Es kann gut sein, dass dieser Satz einmal in die Geschichte eingehen wird als die beschämendste Entschuldigung überhaupt: "Ich bitte um Verzeihung, Taiwan ist kein Land." Andererseits soll man mit Superlativen vorsichtig umgehen. Es kann immer noch schlimmer kommen, zumal in unserer an Heuchelei wahrlich nicht armen Epoche. Schließlich wissen wir seit Ödon von Horvath, dass nichts ein größeres Gefühl von Unendlichkeit vermittelt als die Dummheit.

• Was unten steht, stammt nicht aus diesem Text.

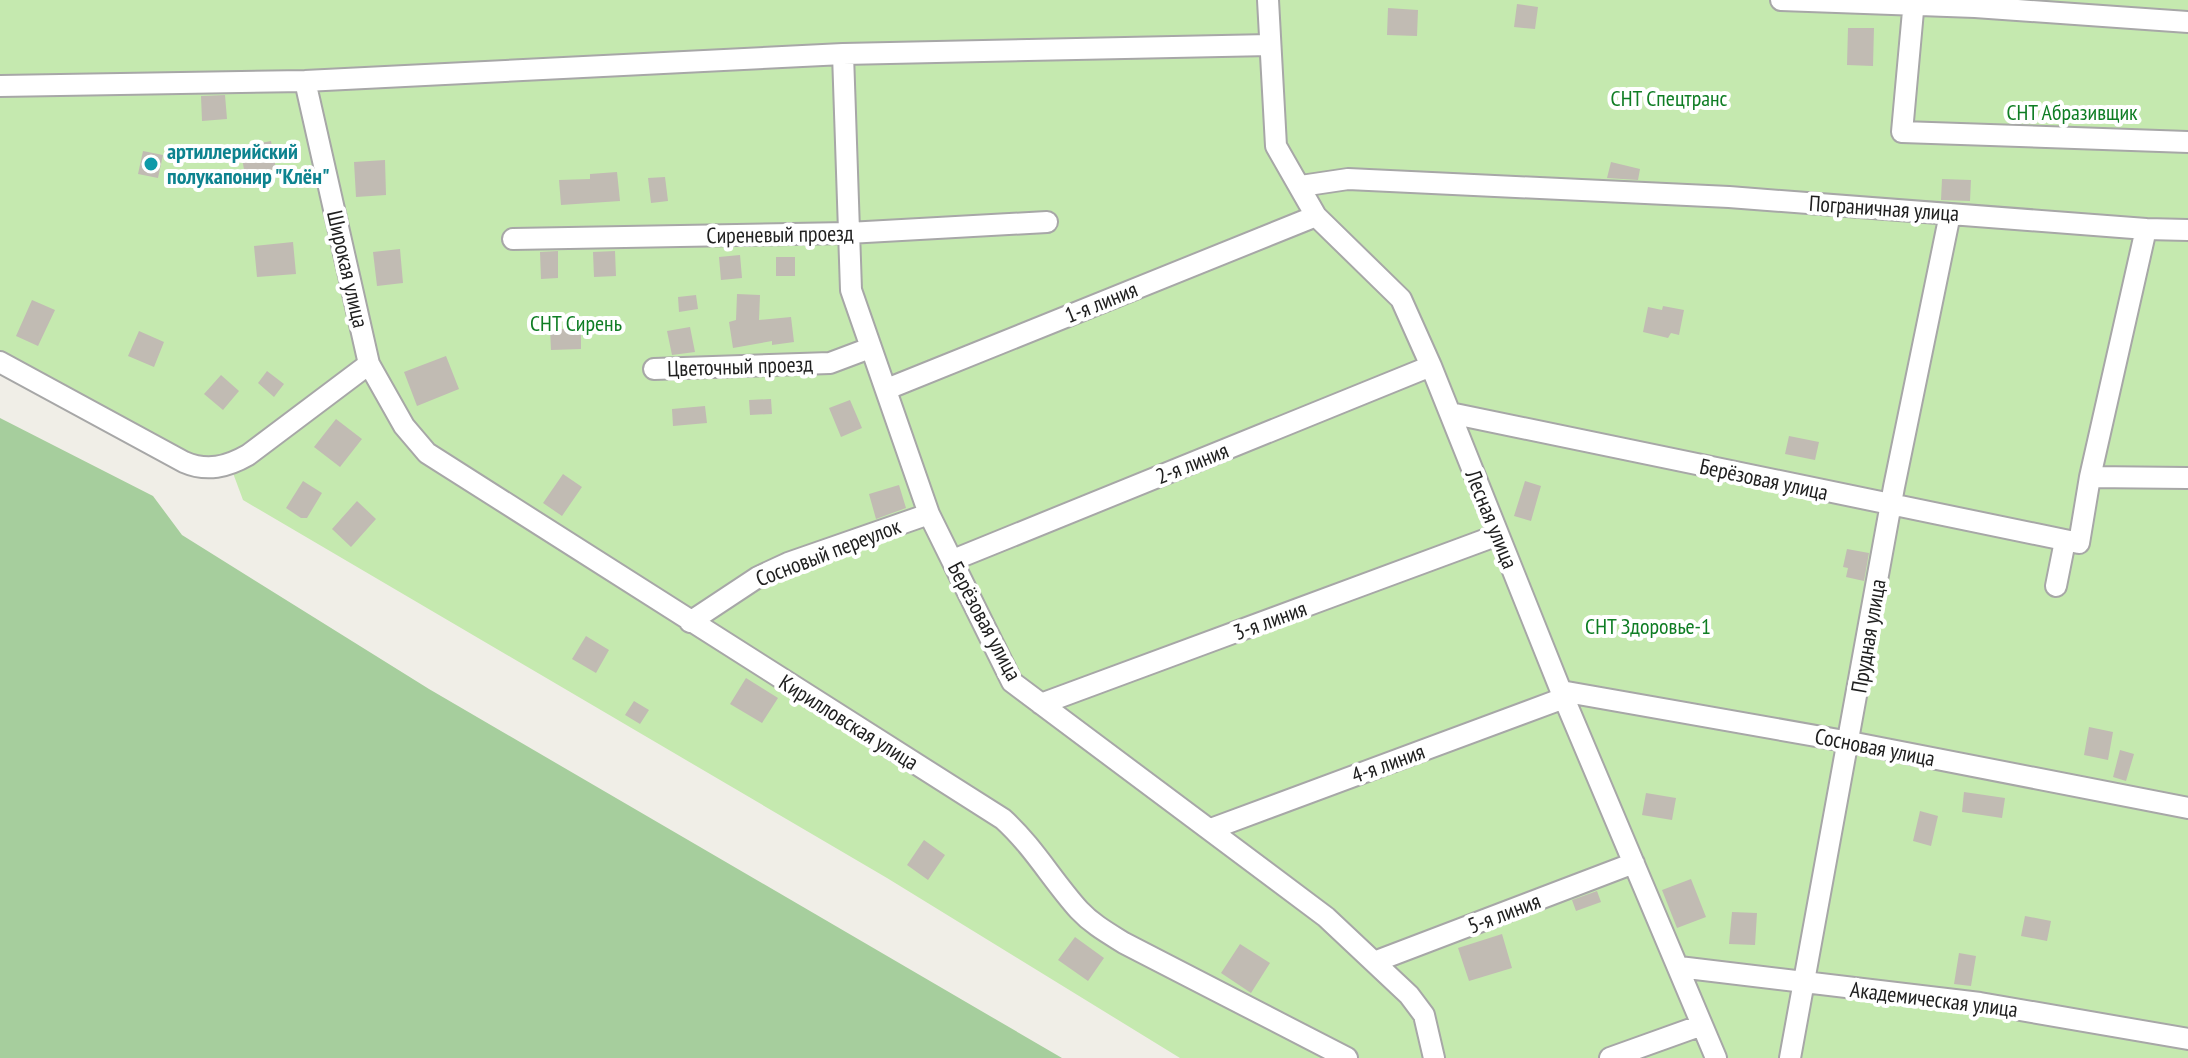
<svg xmlns="http://www.w3.org/2000/svg" width="2188" height="1058" font-family="'PT Sans Narrow',sans-serif">
<style>
.grass{fill:#c5e9af}
.forest{fill:#a6ce9d}
.building{fill:#c1bbb3}
.lines{fill:none;stroke-linecap:round;stroke-linejoin:round}
.street-casing{stroke:#a7a7a7;stroke-width:24}
.street{stroke:#fff;stroke-width:20}
.culture-dot{fill:#0f9aa8;stroke:#fff;stroke-width:3}
.labels{text-anchor:middle;dominant-baseline:central;stroke-width:8;stroke-linejoin:round;paint-order:stroke}
.park-label{font-size:22px;fill:#0f7d24;stroke:#fff}
.culture-label{font-size:22px;font-weight:bold;fill:#0d838f;stroke:#fff;text-anchor:start}
.street-label{font-size:22px;fill:#202020;stroke:#fff}
</style>
<rect width="100%" height="100%" fill="#f0eee7"/>
<!-- grass -->
<path class="grass" d="M0 0H2188V1058H1180L887 878 243 500 230 465 212 467 0 362Z"/>
<!-- forest -->
<path class="forest" d="M0 418 153 496 182 535 429 689 1062 1058H0Z"/>
<!-- building -->
<path class="building" d="M1517 4 1538 7 1535 29 1514 27Z
M1388 8 1418 10 1417 36 1387 35Z
M1848 28H1874L1873 66 1847 65Z
M225 95 227 119 202 121 201 96Z
M271 141 276 169 245 175 240 147Z
M143 151 163 155 158 178 138 174Z
M385 160 386 195 356 197 354 162Z
M1611 162 1640 169 1638 180 1607 178Z
M617 172 620 201 561 205 559 180 590 179V174Z
M665 177 668 201 651 203 648 178Z
M1942 179 1971 180 1970 201 1941 200Z
M293 242 296 274 257 277 254 246Z
M400 249 403 283 377 286 373 252Z
M558 251V278L541 279 540 252Z
M615 251 616 276 594 277 593 252Z
M740 255 742 278 721 280 719 257Z
M776 257H795V276H776Z
M737 294 760 295 759 320 791 317 794 342 772 345V341L733 348 729 322 736 320Z
M696 295 698 309 679 312 678 297Z
M32 300 55 310 38 346 16 336Z
M1663 306 1684 310 1679 335 1671 333 1668 338 1643 332 1648 307 1662 310Z
M690 327 695 352 672 355 667 331Z
M550 329H581V349L551 350Z
M139 331 164 342 154 367 128 356Z
M446 356 459 389 417 406 404 372Z
M267 371 284 384 274 397 258 383Z
M221 375 239 391 223 410 204 394Z
M771 399 772 414 750 415 749 400Z
M850 400 862 428 841 437 829 408Z
M705 406 707 423 673 426 672 409Z
M336 419 362 439 340 467 314 447Z
M1789 436 1819 442 1815 460 1785 454Z
M563 474 582 487 562 516 543 503Z
M303 481 322 493 307 518H301L286 508Z
M1525 481 1541 486 1531 521 1514 516Z
M899 485 906 508 876 519 869 494Z
M357 501 376 519 351 547 332 529Z
M1847 549 1869 553 1864 581 1846 577 1848 568 1843 567Z
M586 636 609 650 596 673 572 659Z
M746 678 778 698 762 723 730 704Z
M634 701 649 710 640 724 625 715Z
M2089 727 2113 732 2108 760 2084 755Z
M2120 750 2134 754 2126 781 2113 777Z
M1964 792 2005 798 2002 818 1962 812Z
M1646 793 1676 798 1672 820 1642 815Z
M1920 811 1938 816 1931 846 1913 841Z
M924 840 945 855 928 880 907 865Z
M1691 879 1706 917 1677 928 1662 890Z
M1597 891 1601 902 1576 911 1572 900Z
M1732 912 1757 913 1755 945 1729 944Z
M2025 916 2051 921 2047 941 2021 936Z
M1502 934 1512 968 1469 981 1458 948Z
M1075 937 1104 958 1088 981 1058 960Z
M1240 944 1270 963 1251 993 1221 973Z
M1959 953 1976 956 1971 986 1954 984Z"/>
<g class="lines">
<defs>
<path id="street" d="M1268 0 1276 146 1316 216 1401 299 1431 366 1561 691 1716 1058
M1781 0 1975 7 2188 22
M1914 0 1902 132 2188 142
M843 54 851 290 929 514 1012 682 1326 917 1409 995 1424 1015 1434 1058
M305 81 369 364 404 426 427 453 1003 819C1033 846 1052 880 1079 910 1092 924 1108 933 1124 943L1347 1058
M0 86 305 81 843 54 1270 45
M1301 186 1348 179 1729 197 2146 229 2090 477 2079 543 1450 413
M2146 229 2188 230
M513 239 848 233 1047 222
M0 362 184 462C207 472 227 467 248 455L369 364
M654 369 830 363 870 348
M887 389 1316 216
M2090 477 2188 478
M953 560 1431 366
M2056 586 2065 541
M690 622 758 577 788 563 929 514
M1561 691 1850 742 2188 808
M1041 704 1498 535
M1211 829 1564 698
M1374 962 1634 863
M1679 967 1980 1003 2188 1039
M1610 1058 1702 1025
M1790 1058 1894 487 1950 214"/>
</defs>
<!-- street casing -->
<use href="#street" class="street-casing"/>
<!-- street -->
<use href="#street" class="street"/>
</g>
<!-- markers -->
<circle class="culture-dot" cx="151" cy="164" r="8"/>
<g class="labels">
<!-- park labels -->
<g class="park-label">
<text x="1669" y="98">СНТ Спецтранс</text>
<text x="2072" y="112">СНТ Абразивщик</text>
<text x="576" y="323">СНТ Сирень</text>
<text x="1648" y="626">СНТ Здоровье-1</text>
</g>
<!-- culture labels -->
<g class="culture-label">
<text x="167" y="151">артиллерийский<tspan x="167" dy="25">полукапонир "Клён"</tspan></text>
</g>
<!-- street labels -->
<g class="street-label">
<text transform="translate(1884 208) rotate(4)">Пограничная улица</text>
<text transform="translate(780 234) rotate(-1)">Сиреневый проезд</text>
<text transform="translate(348 269) rotate(77)">Широкая улица</text>
<text transform="translate(1101 302) rotate(-22)">1-я линия</text>
<text transform="translate(740 366) rotate(-2)">Цветочный проезд</text>
<text transform="translate(1192 463) rotate(-22)">2-я линия</text>
<text transform="translate(1764 479) rotate(12)">Берёзовая улица</text>
<text transform="translate(1492 519) rotate(68)">Лесная улица</text>
<text transform="translate(828 552) rotate(-21)">Сосновый переулок</text>
<text transform="translate(1270 620) rotate(-20)">3-я линия</text>
<text transform="translate(985 621) rotate(62)">Берёзовая улица</text>
<text transform="translate(1868 636) rotate(-80)">Прудная улица</text>
<text transform="translate(849 722) rotate(32)">Кирилловская улица</text>
<text transform="translate(1875 747) rotate(11)">Сосновая улица</text>
<text transform="translate(1388 763) rotate(-20)">4-я линия</text>
<text transform="translate(1504 913) rotate(-21)">5-я линия</text>
<text transform="translate(1934 999) rotate(7)">Академическая улица</text>
</g>
</g>
</svg>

Zu dem oben zitierten, fürwahr bemerkenswerten Widerruf sah sich dieser Tage John Cena genötigt, einer der Stars des jüngsten Kapitels der "The Fast and the Furious"-Saga. Nachdem er arglos verkündet hatte, der Inselstaat sei das erste Land, in dem der voraussichtliche Blockbuster startet, schlug ihm aus Festlandchina ein Shitstorm entgegen, der sich gewaschen hatte. Als ehemaliger Catcher müsste er eigentlich mit Sphären des Feingefühls vertraut sein, die unsereins ewig verschlossen bleiben werden. Aber es war ihm wohl schlicht entgangen, dass seine Feststellung der Staatsräson der Volksrepublik widerspricht. In Hollywood, das sich ihr gegenüber gern diplomatisch zeigt, vergisst man so etwas seit geraumer Zeit nicht mehr. Postwendend korrigierte sich Cena und verneinte, dass es sich bei dem Territorium um einen souveränen Staat handelt. Das Ritual der Selbstbezichtigung steht im kommunistischen China ja nach wie vor hoch im Kurs. Und in seiner Leugnung liegt eine tiefere Weisheit. »The Fast and the Furios 9« hat bei seinem Startwochenende in China rasante 137 Millionen Dollar eingespielt. Was zählen dagegen die Lichtspieltheater einer kleinen Demokratie?